In terms of the number of months for the four levels of BA, the satellite products perform better for larger BAs (>100 ha). Specifically, it was found that the combined number of months with no fires and common fires was far higher than the combined number of months with severe fires and disaster fires. All three products had stronger detection abilities for severe and disaster fires than for common fires. Regionally, the number of months detected with GFED4 was more consistent with the CFSY than those of the other products for fires in the NE region, and the overestimate of FireCCI5.1 mainly occurred in the disaster fires for the three regions. Additionally, for the severe fire BAs, the results were the same overall between the CFSY and the three products for each region, but significant differences existed at the province level. For the disaster fire BA, the overestimate of FireCCI5.1 in the NE region mainly occurred in the Hlj and IM provinces. The underestimates of GFED4 and MCD64CMQ mainly occurred in the Gz and Sc provinces in the SW region and almost all the provinces in the SE region except for the Gd province. There were no disaster fires in the Cq and Hn provinces.

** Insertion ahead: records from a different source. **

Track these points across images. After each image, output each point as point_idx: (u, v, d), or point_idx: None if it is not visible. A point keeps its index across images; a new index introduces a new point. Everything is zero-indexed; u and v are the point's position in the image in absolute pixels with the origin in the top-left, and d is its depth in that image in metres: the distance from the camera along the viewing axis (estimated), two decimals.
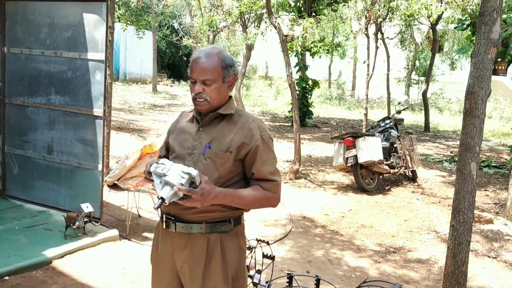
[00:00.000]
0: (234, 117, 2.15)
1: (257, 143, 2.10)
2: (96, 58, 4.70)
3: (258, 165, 2.11)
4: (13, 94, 5.22)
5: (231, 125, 2.14)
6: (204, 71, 2.07)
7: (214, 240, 2.12)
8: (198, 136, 2.16)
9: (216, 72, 2.08)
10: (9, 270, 3.84)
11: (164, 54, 26.32)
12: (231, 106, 2.18)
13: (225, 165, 2.10)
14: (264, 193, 2.12)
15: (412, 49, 18.55)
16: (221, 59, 2.09)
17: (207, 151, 2.11)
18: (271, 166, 2.15)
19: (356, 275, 4.42)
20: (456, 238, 3.51)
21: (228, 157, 2.09)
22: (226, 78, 2.12)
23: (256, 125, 2.13)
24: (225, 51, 2.15)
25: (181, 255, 2.15)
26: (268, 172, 2.12)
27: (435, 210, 6.50)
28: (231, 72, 2.13)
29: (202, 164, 2.10)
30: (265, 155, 2.12)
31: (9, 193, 5.38)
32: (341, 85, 25.18)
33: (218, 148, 2.10)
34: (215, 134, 2.13)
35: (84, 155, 4.88)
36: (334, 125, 15.25)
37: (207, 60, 2.08)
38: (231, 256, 2.16)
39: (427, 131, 14.66)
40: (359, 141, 7.07)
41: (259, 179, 2.12)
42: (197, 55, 2.10)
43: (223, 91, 2.13)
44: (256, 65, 29.04)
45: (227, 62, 2.11)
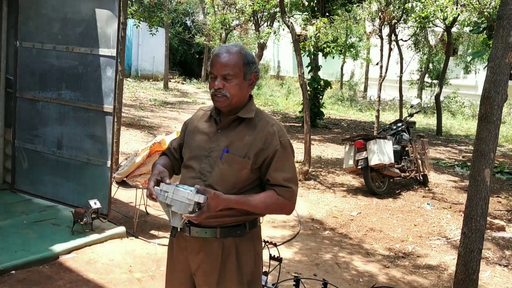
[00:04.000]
0: (254, 120, 2.10)
1: (276, 148, 2.05)
2: (107, 54, 4.68)
3: (274, 171, 2.06)
4: (24, 88, 5.23)
5: (250, 129, 2.09)
6: (225, 66, 2.03)
7: (229, 245, 2.10)
8: (216, 138, 2.11)
9: (237, 68, 2.04)
10: (16, 264, 3.84)
11: (176, 51, 26.37)
12: (251, 108, 2.13)
13: (242, 171, 2.06)
14: (277, 199, 2.06)
15: (426, 51, 18.36)
16: (243, 55, 2.07)
17: (224, 155, 2.06)
18: (287, 172, 2.08)
19: (364, 279, 4.36)
20: (467, 246, 3.45)
21: (245, 163, 2.05)
22: (247, 76, 2.09)
23: (275, 130, 2.08)
24: (246, 49, 2.13)
25: (195, 258, 2.13)
26: (283, 178, 2.06)
27: (445, 216, 6.41)
28: (252, 70, 2.10)
29: (219, 168, 2.06)
30: (282, 161, 2.07)
31: (18, 187, 5.39)
32: (353, 86, 25.02)
33: (236, 153, 2.05)
34: (233, 138, 2.08)
35: (93, 151, 4.87)
36: (345, 126, 15.15)
37: (228, 55, 2.04)
38: (246, 261, 2.13)
39: (439, 135, 14.50)
40: (370, 143, 6.99)
41: (273, 185, 2.07)
42: (219, 50, 2.08)
43: (244, 88, 2.09)
44: (268, 64, 28.96)
45: (249, 59, 2.09)
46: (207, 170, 2.08)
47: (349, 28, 15.18)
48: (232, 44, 2.13)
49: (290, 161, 2.11)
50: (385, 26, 11.36)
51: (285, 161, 2.08)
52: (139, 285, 3.84)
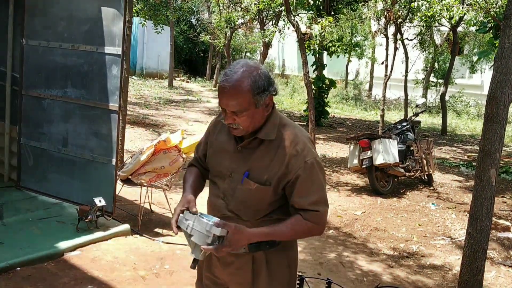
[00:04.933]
0: (276, 139, 1.91)
1: (298, 172, 1.87)
2: (113, 52, 4.69)
3: (298, 196, 1.90)
4: (30, 86, 5.24)
5: (272, 149, 1.91)
6: (231, 104, 1.82)
7: (259, 258, 2.01)
8: (237, 158, 1.96)
9: (246, 102, 1.81)
10: (21, 261, 3.86)
11: (181, 49, 26.38)
12: (273, 126, 1.92)
13: (264, 197, 1.93)
14: (305, 224, 1.91)
15: (432, 51, 18.30)
16: (251, 86, 1.80)
17: (245, 180, 1.92)
18: (313, 195, 1.90)
19: (368, 279, 4.36)
20: (472, 246, 3.44)
21: (267, 190, 1.91)
22: (260, 103, 1.84)
23: (299, 150, 1.89)
24: (257, 70, 1.83)
25: (225, 271, 2.08)
26: (309, 202, 1.90)
27: (450, 216, 6.39)
28: (265, 96, 1.85)
29: (240, 194, 1.95)
30: (307, 185, 1.89)
31: (24, 185, 5.41)
32: (358, 85, 24.98)
33: (257, 178, 1.90)
34: (254, 160, 1.93)
35: (99, 149, 4.88)
36: (349, 125, 15.13)
37: (233, 92, 1.80)
38: (279, 273, 2.05)
39: (444, 134, 14.46)
40: (375, 143, 6.98)
41: (299, 209, 1.92)
42: (223, 84, 1.81)
43: (258, 116, 1.87)
44: (273, 63, 28.95)
45: (260, 86, 1.82)
46: (229, 193, 1.98)
47: (355, 27, 15.16)
48: (239, 68, 1.82)
49: (317, 182, 1.92)
50: (391, 25, 11.33)
51: (310, 184, 1.90)
52: (143, 283, 3.85)
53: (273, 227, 1.90)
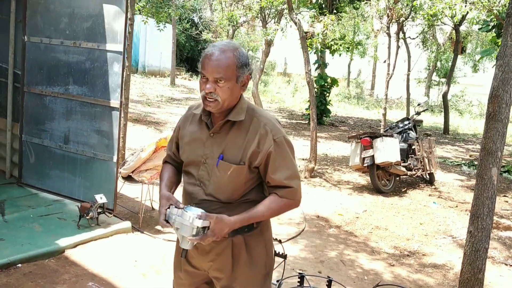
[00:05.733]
0: (246, 121, 2.02)
1: (270, 149, 1.99)
2: (114, 50, 4.69)
3: (272, 173, 2.02)
4: (31, 83, 5.25)
5: (242, 131, 2.02)
6: (218, 69, 1.91)
7: (238, 243, 2.09)
8: (210, 143, 2.05)
9: (230, 71, 1.93)
10: (22, 257, 3.87)
11: (183, 47, 26.38)
12: (241, 109, 2.04)
13: (239, 176, 2.02)
14: (282, 201, 2.04)
15: (434, 49, 18.27)
16: (236, 56, 1.94)
17: (220, 162, 2.01)
18: (286, 171, 2.02)
19: (369, 277, 4.35)
20: (473, 245, 3.43)
21: (241, 169, 2.00)
22: (240, 78, 1.97)
23: (269, 129, 2.01)
24: (240, 48, 1.99)
25: (205, 258, 2.13)
26: (283, 178, 2.01)
27: (452, 215, 6.38)
28: (246, 72, 1.98)
29: (216, 177, 2.03)
30: (279, 161, 2.01)
31: (25, 181, 5.42)
32: (360, 84, 24.96)
33: (231, 160, 2.00)
34: (227, 143, 2.02)
35: (100, 146, 4.88)
36: (351, 124, 15.11)
37: (221, 57, 1.91)
38: (257, 255, 2.14)
39: (446, 133, 14.44)
40: (376, 141, 6.97)
41: (274, 186, 2.04)
42: (211, 50, 1.93)
43: (236, 91, 1.98)
44: (275, 61, 28.92)
45: (243, 61, 1.96)
46: (205, 178, 2.06)
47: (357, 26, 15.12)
48: (225, 42, 1.99)
49: (288, 158, 2.04)
50: (393, 23, 11.30)
51: (282, 160, 2.02)
52: (144, 280, 3.85)
53: (252, 211, 2.00)
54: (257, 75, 12.47)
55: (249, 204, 2.05)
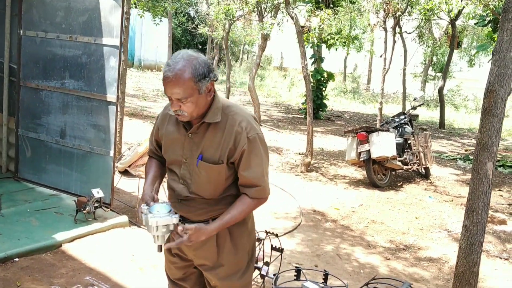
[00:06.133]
0: (222, 120, 2.06)
1: (244, 147, 2.04)
2: (110, 44, 4.67)
3: (243, 170, 2.08)
4: (27, 77, 5.23)
5: (219, 130, 2.06)
6: (176, 91, 1.92)
7: (223, 234, 2.18)
8: (188, 144, 2.10)
9: (188, 89, 1.93)
10: (19, 252, 3.87)
11: (179, 41, 26.29)
12: (217, 109, 2.06)
13: (220, 175, 2.08)
14: (252, 201, 2.12)
15: (430, 44, 18.29)
16: (192, 74, 1.92)
17: (200, 163, 2.08)
18: (256, 169, 2.08)
19: (365, 271, 4.38)
20: (468, 239, 3.45)
21: (221, 167, 2.06)
22: (202, 89, 1.97)
23: (243, 127, 2.05)
24: (197, 59, 1.95)
25: (190, 248, 2.21)
26: (253, 177, 2.08)
27: (447, 209, 6.42)
28: (207, 82, 1.97)
29: (197, 176, 2.10)
30: (251, 159, 2.07)
31: (22, 176, 5.41)
32: (356, 78, 24.97)
33: (210, 159, 2.06)
34: (205, 143, 2.07)
35: (96, 140, 4.88)
36: (347, 118, 15.14)
37: (176, 80, 1.91)
38: (241, 243, 2.23)
39: (442, 128, 14.48)
40: (372, 136, 6.99)
41: (244, 186, 2.11)
42: (166, 74, 1.92)
43: (201, 101, 2.00)
44: (271, 55, 28.88)
45: (200, 73, 1.94)
46: (187, 177, 2.13)
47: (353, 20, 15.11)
48: (179, 59, 1.93)
49: (259, 156, 2.09)
50: (390, 18, 11.30)
51: (254, 158, 2.07)
52: (141, 273, 3.87)
53: (226, 217, 2.08)
54: (253, 70, 12.45)
55: (231, 197, 2.14)
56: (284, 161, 8.49)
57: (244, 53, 28.99)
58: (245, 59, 28.63)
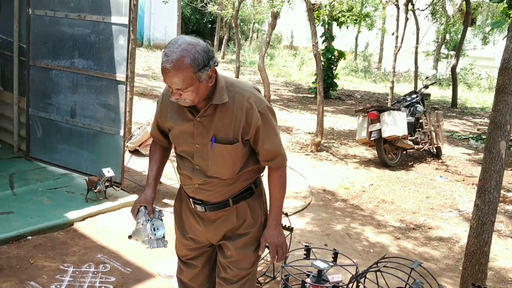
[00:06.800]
0: (229, 99, 2.01)
1: (258, 123, 2.03)
2: (119, 22, 4.64)
3: (262, 144, 2.08)
4: (37, 57, 5.22)
5: (228, 110, 2.01)
6: (175, 82, 1.87)
7: (242, 208, 2.21)
8: (199, 128, 2.04)
9: (188, 80, 1.86)
10: (32, 230, 3.92)
11: (188, 20, 26.09)
12: (222, 89, 2.00)
13: (236, 153, 2.06)
14: (280, 171, 2.17)
15: (443, 21, 17.93)
16: (191, 64, 1.84)
17: (214, 145, 2.03)
18: (273, 140, 2.10)
19: (375, 250, 4.38)
20: (480, 218, 3.43)
21: (236, 146, 2.04)
22: (203, 77, 1.89)
23: (252, 103, 2.02)
24: (196, 47, 1.86)
25: (211, 226, 2.23)
26: (273, 149, 2.10)
27: (458, 188, 6.37)
28: (207, 70, 1.89)
29: (213, 160, 2.07)
30: (268, 131, 2.07)
31: (33, 155, 5.45)
32: (367, 57, 24.65)
33: (224, 140, 2.03)
34: (215, 125, 2.03)
35: (106, 120, 4.88)
36: (358, 98, 15.00)
37: (175, 71, 1.84)
38: (256, 216, 2.25)
39: (454, 107, 14.30)
40: (384, 115, 6.92)
41: (267, 160, 2.13)
42: (164, 65, 1.85)
43: (203, 88, 1.94)
44: (281, 34, 28.57)
45: (200, 62, 1.85)
46: (203, 163, 2.10)
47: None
48: (177, 48, 1.84)
49: (273, 126, 2.10)
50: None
51: (269, 129, 2.08)
52: (151, 252, 3.89)
53: (275, 202, 2.18)
54: (263, 48, 12.34)
55: (248, 173, 2.16)
56: (294, 140, 8.46)
57: (254, 32, 28.72)
58: (254, 38, 28.39)
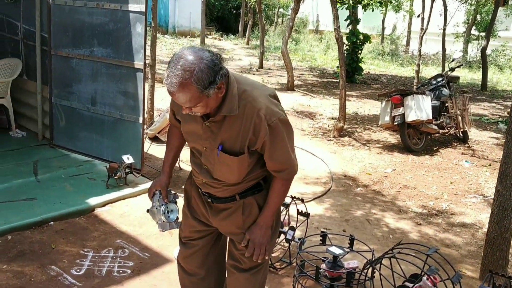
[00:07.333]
0: (240, 107, 1.93)
1: (265, 137, 1.96)
2: (136, 10, 4.65)
3: (269, 157, 2.04)
4: (58, 46, 5.30)
5: (237, 120, 1.95)
6: (183, 102, 1.82)
7: (249, 202, 2.19)
8: (207, 133, 2.01)
9: (195, 99, 1.80)
10: (54, 215, 4.02)
11: (213, 6, 26.08)
12: (232, 98, 1.91)
13: (242, 164, 2.03)
14: (284, 182, 2.14)
15: (474, 2, 17.39)
16: (196, 85, 1.75)
17: (220, 153, 2.01)
18: (282, 154, 2.03)
19: (394, 236, 4.32)
20: (501, 204, 3.34)
21: (242, 158, 2.01)
22: (211, 93, 1.81)
23: (262, 115, 1.92)
24: (199, 65, 1.75)
25: (217, 216, 2.23)
26: (280, 162, 2.06)
27: (484, 173, 6.21)
28: (214, 86, 1.80)
29: (219, 166, 2.06)
30: (276, 145, 2.00)
31: (57, 143, 5.56)
32: (394, 40, 24.15)
33: (230, 151, 2.00)
34: (223, 133, 1.99)
35: (126, 107, 4.93)
36: (384, 82, 14.74)
37: (180, 94, 1.77)
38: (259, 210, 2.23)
39: (484, 90, 13.90)
40: (407, 99, 6.78)
41: (273, 170, 2.10)
42: (169, 89, 1.78)
43: (213, 101, 1.87)
44: (307, 18, 28.27)
45: (205, 82, 1.76)
46: (209, 165, 2.10)
47: None
48: (178, 69, 1.75)
49: (282, 139, 2.00)
50: None
51: (278, 143, 2.00)
52: (170, 237, 3.94)
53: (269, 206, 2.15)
54: (286, 33, 12.24)
55: (255, 174, 2.14)
56: (317, 126, 8.39)
57: (279, 17, 28.48)
58: (279, 22, 28.15)
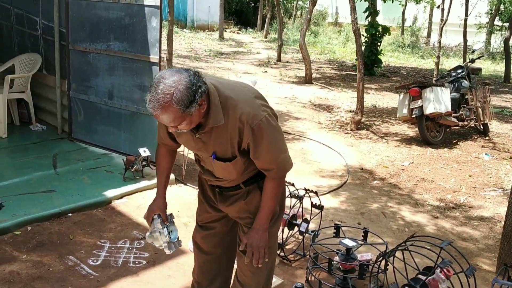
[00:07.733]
0: (225, 117, 1.99)
1: (249, 139, 2.02)
2: (151, 4, 4.68)
3: (255, 157, 2.09)
4: (76, 41, 5.37)
5: (223, 129, 2.02)
6: (167, 122, 1.88)
7: (253, 188, 2.26)
8: (198, 144, 2.12)
9: (178, 118, 1.85)
10: (72, 207, 4.09)
11: (231, 0, 26.05)
12: (217, 108, 1.96)
13: (237, 165, 2.13)
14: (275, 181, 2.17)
15: None
16: (177, 107, 1.80)
17: (215, 161, 2.12)
18: (267, 154, 2.07)
19: (410, 229, 4.29)
20: None
21: (236, 161, 2.10)
22: (193, 111, 1.85)
23: (244, 119, 1.97)
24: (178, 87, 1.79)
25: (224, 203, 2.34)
26: (266, 162, 2.11)
27: (504, 166, 6.10)
28: (195, 105, 1.84)
29: (217, 169, 2.18)
30: (260, 146, 2.04)
31: (75, 136, 5.66)
32: (415, 32, 23.76)
33: (223, 157, 2.10)
34: (214, 142, 2.07)
35: (142, 101, 4.97)
36: (404, 74, 14.55)
37: (163, 115, 1.83)
38: None
39: (507, 82, 13.62)
40: (426, 91, 6.69)
41: (262, 169, 2.16)
42: (152, 112, 1.84)
43: (196, 117, 1.91)
44: (326, 11, 28.03)
45: (185, 102, 1.81)
46: (210, 168, 2.24)
47: None
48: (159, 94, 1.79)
49: (267, 139, 2.04)
50: None
51: (262, 144, 2.03)
52: (185, 229, 3.98)
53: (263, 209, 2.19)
54: (304, 26, 12.17)
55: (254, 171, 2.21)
56: (334, 119, 8.34)
57: (298, 10, 28.31)
58: (298, 15, 27.98)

In addition, the conclusion that GFED4 had the best performance in the China region was also proved using another validated BA dataset. This shows the reasonability of our conclusions. Even advanced monitoring systems and the latest satellite band inversion algorithms have difficulties in accurately quantifying forest fires due to their multiple complexities and various uncontrollable influencing factors. However, this study helps us in understanding the feasibility of satellite BA products in China and promoting the fusion and development of multi-source satellite data in the future.